How have the media laws impacted your work? How have they affected Burundians’ access to information?

This law has greatly affected both the profession and the public. Certain journalists were called out by multiple prosecutors for not revealing their sources of information, and people in the media who spoke out were also persecuted by the government, the police, and the youth wing of the ruling party [the CDD-FDD], known as the Imbonerakure. Even the ruling party has released a document detailing certain medias as enemies of the country. In this situation, you will easily understand that access to information is very difficult.

What are your thoughts on the 2014 amendments to the media law?
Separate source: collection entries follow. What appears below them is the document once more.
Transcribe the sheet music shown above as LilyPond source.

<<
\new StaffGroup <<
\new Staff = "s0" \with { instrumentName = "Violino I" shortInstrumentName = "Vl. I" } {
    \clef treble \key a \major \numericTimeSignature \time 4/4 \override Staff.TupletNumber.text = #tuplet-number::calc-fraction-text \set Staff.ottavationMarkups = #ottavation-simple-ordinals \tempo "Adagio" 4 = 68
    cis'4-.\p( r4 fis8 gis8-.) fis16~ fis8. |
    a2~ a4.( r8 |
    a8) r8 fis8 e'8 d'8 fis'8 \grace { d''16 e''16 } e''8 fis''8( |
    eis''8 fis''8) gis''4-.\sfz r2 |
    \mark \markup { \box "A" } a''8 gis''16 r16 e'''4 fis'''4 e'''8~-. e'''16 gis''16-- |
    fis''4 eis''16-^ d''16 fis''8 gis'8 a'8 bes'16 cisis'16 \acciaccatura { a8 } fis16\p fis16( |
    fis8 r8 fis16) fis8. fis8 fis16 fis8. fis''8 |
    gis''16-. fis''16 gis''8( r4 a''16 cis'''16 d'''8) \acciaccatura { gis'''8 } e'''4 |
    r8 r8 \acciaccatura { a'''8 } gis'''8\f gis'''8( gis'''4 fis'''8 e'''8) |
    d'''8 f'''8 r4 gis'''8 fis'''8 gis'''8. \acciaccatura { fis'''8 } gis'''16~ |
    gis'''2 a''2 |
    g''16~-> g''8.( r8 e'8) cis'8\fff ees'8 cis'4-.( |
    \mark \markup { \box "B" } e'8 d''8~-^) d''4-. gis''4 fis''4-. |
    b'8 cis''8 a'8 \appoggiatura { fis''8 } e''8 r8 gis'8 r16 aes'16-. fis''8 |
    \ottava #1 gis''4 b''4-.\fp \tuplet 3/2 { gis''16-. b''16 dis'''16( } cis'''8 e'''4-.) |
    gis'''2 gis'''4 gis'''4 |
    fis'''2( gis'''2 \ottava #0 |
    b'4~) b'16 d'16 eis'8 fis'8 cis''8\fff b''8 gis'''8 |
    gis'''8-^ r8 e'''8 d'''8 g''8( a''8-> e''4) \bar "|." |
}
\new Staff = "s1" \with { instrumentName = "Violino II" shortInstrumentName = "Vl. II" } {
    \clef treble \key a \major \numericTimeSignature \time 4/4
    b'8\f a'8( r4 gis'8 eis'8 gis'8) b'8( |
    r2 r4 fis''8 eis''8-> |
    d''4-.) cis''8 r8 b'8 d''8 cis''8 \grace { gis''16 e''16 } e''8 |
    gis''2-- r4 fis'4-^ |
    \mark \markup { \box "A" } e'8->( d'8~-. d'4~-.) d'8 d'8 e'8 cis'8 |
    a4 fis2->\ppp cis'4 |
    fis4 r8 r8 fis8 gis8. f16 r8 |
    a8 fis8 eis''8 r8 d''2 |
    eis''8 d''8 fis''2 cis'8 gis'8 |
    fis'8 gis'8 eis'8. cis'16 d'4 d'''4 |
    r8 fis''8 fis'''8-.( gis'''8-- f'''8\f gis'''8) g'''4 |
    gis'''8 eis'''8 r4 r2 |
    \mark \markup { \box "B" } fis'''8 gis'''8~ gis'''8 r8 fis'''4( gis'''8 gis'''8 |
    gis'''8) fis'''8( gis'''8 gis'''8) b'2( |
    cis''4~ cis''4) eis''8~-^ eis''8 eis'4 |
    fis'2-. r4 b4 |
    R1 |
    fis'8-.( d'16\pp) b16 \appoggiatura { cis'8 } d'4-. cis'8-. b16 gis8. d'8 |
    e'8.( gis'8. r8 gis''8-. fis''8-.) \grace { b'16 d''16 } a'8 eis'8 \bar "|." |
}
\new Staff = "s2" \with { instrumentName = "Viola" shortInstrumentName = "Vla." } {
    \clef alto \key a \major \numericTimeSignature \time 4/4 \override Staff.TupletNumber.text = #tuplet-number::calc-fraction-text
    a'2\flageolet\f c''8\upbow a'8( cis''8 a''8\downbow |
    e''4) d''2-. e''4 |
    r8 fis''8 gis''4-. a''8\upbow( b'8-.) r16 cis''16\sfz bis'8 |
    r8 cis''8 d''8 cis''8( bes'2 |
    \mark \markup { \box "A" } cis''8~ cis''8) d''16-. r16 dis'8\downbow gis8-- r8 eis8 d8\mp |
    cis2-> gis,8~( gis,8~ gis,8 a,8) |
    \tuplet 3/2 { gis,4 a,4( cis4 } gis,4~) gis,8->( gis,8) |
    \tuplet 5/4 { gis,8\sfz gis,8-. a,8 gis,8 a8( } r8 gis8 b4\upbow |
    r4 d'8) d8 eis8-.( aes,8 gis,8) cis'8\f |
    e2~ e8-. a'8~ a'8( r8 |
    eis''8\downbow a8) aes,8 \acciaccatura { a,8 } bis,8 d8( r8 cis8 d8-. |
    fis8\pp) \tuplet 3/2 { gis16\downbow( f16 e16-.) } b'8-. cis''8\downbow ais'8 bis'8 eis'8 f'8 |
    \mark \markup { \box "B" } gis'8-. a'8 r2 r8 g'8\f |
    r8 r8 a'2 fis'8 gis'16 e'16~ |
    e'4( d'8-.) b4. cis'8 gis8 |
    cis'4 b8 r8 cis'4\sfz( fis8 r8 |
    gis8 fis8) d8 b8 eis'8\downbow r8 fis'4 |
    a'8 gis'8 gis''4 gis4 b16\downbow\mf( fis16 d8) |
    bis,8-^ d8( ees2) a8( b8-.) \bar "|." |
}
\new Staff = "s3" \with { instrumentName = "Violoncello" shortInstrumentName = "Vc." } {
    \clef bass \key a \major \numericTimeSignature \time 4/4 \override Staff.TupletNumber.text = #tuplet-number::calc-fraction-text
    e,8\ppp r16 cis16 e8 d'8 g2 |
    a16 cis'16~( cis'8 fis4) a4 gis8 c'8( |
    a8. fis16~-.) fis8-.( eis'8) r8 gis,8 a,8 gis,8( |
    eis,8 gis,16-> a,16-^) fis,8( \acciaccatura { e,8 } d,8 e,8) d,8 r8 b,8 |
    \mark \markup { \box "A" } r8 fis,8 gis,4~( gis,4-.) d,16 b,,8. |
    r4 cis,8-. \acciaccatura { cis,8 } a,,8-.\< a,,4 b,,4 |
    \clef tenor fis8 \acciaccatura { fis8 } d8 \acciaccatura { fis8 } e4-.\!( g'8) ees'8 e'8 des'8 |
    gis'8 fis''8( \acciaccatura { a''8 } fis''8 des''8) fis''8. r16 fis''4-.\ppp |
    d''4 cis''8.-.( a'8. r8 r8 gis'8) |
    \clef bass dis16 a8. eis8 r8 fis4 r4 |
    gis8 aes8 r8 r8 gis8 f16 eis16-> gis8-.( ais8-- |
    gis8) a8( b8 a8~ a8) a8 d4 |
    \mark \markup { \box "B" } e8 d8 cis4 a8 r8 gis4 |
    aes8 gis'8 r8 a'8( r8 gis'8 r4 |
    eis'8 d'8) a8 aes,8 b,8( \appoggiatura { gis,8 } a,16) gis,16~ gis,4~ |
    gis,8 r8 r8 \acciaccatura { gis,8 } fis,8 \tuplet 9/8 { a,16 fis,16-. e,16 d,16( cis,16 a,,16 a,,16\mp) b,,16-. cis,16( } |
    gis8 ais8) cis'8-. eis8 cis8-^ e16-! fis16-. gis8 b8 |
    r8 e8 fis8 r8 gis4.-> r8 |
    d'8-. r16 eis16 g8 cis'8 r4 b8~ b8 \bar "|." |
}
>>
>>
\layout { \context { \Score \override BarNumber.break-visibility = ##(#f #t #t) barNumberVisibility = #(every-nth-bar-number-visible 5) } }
Specifically, could you share your thoughts on the provisions made to the clauses concerning the confidentiality of journalists’ sources? Have these improvements been enough, or is there more revision to be done?

Many positive amendments were made to the press law. But unfortunately, they have amounted to nothing because the law has remained as such. The President of the Republic has not promulgated the law containing the amendments, which is often the case.

Could you tell us about the recent marches and protests that the UBJ has organized? What impact are they having on freedom of expression in Burundi, and what are the UBJ’s greatest concerns at this time?

We have organized protests condemning the imprisonment of our colleagues Hassan Ruvakuki (in 2012) and Bob Rugurika (in 2015). Despite the interdictions, the threats, and the attacks made by police during these protests, we remained firm, and I believe that the protests greatly contributed to the release of our colleagues.

Our greatest concern today is the survival of journalists at this moment when the majority of independent media remains silent. We are equally concerned by the absence of credible and diverse information, depriving the public of their right to information despite the fact that it is recognized by the Burundian constitution and the various international measures that Burundi has ratified.

What are your current plans and hopes for the future of independent press in Burundi?

We will not stand idle. We continue to brainstorm ways and means to resume the profession within our means and limitations. We still hope to return to our country and resume our profession for the interest of the public. We constantly dream of a good day when we will meet again in our newsrooms, discussing the issues necessary for once again serving the Burundian public, who need it now more than ever. And we are confident that, sooner or later, this good day will come!